* TRY IT *
Return exactly the lines of the records below, starting at the line that contains "Mission | 3 |" and ending at the line that contains "Records | 22 |", with both of those lines kept.

- - -

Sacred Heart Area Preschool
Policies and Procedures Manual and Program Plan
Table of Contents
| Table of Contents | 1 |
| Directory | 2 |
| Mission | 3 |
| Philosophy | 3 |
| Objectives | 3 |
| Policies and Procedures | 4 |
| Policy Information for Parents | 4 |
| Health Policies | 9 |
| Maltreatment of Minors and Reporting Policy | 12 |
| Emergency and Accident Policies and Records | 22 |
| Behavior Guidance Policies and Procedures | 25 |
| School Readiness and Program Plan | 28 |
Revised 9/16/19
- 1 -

- - -

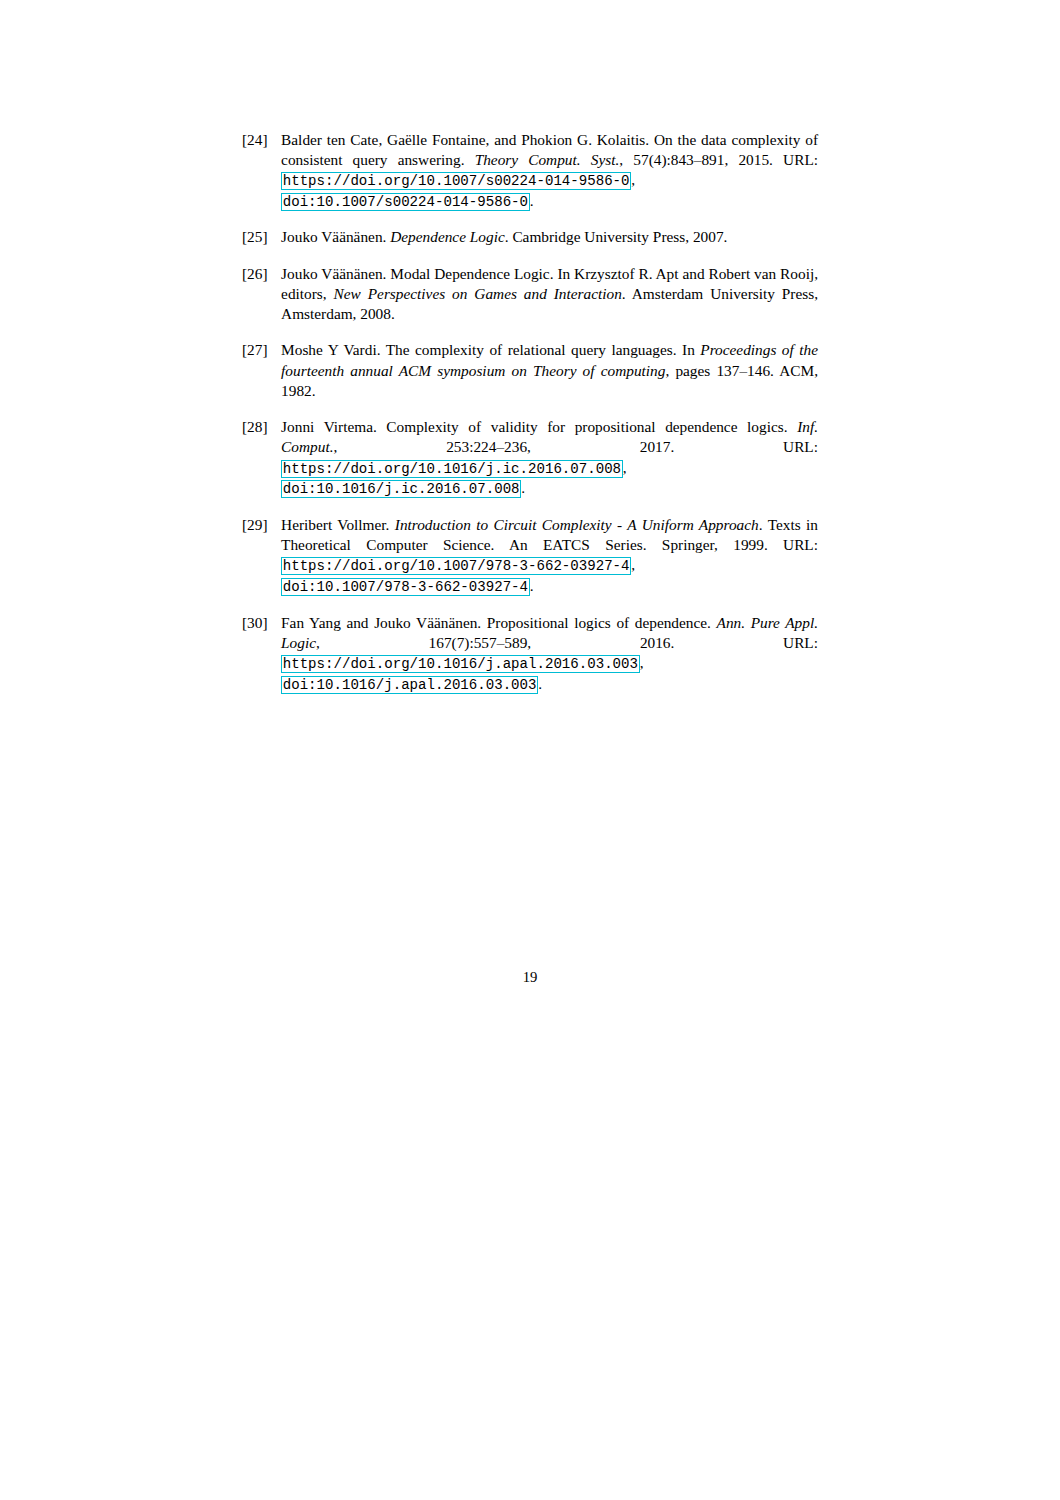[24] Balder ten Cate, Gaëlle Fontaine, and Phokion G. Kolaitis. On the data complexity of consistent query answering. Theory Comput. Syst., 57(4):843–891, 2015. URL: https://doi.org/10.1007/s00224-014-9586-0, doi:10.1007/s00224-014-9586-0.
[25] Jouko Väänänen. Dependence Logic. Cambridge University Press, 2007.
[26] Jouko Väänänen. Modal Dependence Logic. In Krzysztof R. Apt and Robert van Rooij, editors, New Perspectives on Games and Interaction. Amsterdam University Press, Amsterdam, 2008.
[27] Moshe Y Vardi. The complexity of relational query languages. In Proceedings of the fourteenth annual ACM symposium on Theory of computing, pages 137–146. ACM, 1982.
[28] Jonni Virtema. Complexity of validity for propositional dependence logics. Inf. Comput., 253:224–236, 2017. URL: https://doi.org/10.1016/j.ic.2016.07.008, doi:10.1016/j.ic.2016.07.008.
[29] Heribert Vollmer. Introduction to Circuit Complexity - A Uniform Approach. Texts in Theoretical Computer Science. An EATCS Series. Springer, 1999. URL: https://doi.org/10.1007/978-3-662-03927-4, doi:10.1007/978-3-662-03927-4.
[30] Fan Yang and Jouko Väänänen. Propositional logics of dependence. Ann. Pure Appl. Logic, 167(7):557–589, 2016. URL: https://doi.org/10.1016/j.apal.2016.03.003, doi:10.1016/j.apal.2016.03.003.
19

- - -

* RESPONSE FOR THIS EXERCISE *
| Mission | 3 |
| Philosophy | 3 |
| Objectives | 3 |
| Policies and Procedures | 4 |
| Policy Information for Parents | 4 |
| Health Policies | 9 |
| Maltreatment of Minors and Reporting Policy | 12 |
| Emergency and Accident Policies and Records | 22 |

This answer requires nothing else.